Un duro golpe para Pierce, que se veía fuera de las grandes producciones. Las grandes compañías valoraban más los rápidos trabajos con plásticos de los nuevos expertos en maquillaje. Pierce era reacio a usarlos, y sus métodos, dolorosos para los actores, habían quedado obsoletos. Comenzó entonces un período de dos décadas trabajando principalmente en pequeñas producciones de serie B, principalmente westerns, o la televisión. Al menos en estas producciones sí aparecía en los créditos. Aún pudo participar en alguna major como la versión de Juana de Arco que protagonizase Ingrid Bergman. Su último trabajo fue participar durante cuatro años en la serie televisiva Mr. Ed, un trabajo que le proporcionó el director Arthur Lubin, con quien trabajó en siete películas para la Universal, incluyendo la mencionada El fantasma de la ópera o la Viernes 13 de Lugosi y Karloff (no confundir con la saga de Jason Voorhees).

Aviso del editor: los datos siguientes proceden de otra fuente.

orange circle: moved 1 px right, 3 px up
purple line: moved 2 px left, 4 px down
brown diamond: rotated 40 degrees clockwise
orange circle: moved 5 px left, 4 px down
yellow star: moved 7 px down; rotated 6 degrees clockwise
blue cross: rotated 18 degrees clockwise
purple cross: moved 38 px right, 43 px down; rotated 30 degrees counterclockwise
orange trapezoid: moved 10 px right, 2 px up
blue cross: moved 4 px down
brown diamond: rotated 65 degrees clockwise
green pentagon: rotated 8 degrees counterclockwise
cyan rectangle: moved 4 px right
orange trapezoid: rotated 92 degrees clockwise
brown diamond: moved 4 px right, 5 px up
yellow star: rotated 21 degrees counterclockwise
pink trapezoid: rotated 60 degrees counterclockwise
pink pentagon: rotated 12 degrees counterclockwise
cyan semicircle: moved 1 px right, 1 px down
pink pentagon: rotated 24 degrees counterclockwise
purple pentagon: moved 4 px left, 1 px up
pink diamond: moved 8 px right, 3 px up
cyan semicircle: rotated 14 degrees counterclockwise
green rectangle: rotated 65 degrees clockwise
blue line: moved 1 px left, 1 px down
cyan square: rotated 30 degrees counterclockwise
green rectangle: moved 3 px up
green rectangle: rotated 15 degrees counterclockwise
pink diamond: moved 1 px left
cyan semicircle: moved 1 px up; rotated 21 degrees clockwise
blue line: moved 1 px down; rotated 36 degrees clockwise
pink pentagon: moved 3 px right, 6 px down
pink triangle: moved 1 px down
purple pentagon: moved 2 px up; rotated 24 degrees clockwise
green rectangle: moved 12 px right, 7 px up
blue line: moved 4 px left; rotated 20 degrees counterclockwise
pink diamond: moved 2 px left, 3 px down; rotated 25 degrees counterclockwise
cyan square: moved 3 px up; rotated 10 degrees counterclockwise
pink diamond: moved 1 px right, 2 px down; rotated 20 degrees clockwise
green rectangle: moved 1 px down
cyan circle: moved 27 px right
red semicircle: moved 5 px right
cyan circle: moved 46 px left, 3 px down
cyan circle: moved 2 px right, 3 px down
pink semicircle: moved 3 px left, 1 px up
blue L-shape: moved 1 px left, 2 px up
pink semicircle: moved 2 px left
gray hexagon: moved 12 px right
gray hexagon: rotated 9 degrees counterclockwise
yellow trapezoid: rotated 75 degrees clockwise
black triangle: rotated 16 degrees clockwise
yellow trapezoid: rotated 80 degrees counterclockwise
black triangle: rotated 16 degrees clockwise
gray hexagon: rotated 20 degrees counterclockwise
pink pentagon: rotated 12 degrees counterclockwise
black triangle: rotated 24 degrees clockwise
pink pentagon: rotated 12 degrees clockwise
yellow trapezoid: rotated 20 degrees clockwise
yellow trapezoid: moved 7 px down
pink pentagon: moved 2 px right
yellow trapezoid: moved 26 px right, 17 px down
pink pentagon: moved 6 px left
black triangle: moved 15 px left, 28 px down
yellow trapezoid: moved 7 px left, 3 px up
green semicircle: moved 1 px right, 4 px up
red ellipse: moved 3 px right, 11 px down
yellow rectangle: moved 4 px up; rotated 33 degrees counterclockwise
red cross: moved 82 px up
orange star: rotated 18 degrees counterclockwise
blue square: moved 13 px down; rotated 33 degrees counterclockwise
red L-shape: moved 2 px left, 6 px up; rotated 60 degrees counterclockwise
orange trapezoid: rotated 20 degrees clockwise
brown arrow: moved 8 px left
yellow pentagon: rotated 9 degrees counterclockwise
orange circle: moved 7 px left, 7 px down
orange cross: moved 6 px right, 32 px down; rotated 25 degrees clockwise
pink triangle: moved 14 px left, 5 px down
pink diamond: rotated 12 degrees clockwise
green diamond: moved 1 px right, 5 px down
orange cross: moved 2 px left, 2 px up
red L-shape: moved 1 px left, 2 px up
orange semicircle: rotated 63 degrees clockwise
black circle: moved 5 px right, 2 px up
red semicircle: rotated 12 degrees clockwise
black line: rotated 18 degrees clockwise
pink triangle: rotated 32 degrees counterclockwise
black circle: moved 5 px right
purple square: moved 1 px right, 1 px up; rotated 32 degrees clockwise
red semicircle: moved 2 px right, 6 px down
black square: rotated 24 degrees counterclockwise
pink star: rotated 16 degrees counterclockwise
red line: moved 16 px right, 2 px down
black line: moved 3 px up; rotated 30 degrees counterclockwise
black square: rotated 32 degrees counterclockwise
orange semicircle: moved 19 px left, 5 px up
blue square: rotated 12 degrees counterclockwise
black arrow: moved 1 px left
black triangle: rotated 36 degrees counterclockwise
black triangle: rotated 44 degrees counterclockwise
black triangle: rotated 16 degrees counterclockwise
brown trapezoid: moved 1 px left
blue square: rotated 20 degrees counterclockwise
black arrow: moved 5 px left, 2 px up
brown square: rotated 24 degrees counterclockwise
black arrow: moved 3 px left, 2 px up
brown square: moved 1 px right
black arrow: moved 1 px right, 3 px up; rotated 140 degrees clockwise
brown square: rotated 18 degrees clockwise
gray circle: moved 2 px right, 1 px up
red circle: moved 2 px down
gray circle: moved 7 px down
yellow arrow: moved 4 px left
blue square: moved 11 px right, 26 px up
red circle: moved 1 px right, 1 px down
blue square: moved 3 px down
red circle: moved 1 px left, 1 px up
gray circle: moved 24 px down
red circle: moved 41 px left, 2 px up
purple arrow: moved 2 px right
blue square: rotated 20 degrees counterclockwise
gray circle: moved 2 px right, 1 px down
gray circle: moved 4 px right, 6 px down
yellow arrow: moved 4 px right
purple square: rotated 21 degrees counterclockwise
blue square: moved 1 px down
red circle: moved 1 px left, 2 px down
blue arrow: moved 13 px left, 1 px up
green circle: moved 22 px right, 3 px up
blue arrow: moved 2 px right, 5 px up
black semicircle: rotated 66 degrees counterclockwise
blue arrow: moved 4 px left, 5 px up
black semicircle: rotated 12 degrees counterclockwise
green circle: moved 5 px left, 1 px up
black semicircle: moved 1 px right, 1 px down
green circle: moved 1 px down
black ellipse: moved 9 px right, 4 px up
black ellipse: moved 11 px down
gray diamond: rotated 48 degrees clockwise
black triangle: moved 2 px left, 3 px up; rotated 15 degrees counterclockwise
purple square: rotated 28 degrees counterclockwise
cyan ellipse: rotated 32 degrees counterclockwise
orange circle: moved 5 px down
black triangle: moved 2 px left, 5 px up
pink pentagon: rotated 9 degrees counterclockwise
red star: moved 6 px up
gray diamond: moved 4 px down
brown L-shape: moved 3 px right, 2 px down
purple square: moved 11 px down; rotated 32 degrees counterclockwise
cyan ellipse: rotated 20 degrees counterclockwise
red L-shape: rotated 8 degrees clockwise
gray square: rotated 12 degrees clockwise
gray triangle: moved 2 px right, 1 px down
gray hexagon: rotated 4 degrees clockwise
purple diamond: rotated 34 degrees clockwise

A los 75 años Pierce se retiró, para fallecer 4 años después, en 1968, debido a complicaciones de su uremia. Hollywood le había olvidado, y a su funeral acudieron apenas 24 personas, incluyendo algunos antiguos compañeros del departamento de maquillaje de la Universal. Pero desde entonces, su nombre ha ido logrando todo el reconocimiento a su trabajo que no tuvo en vida. En el 2003, el gremio de maquilladores de Hollywood le ofrecía un premio póstumo por toda su carrera, y ahora cualquier aficionado al terror conoce su nombre como lo que fue: el creador de los monstruos clásicos con los que todos hemos crecido.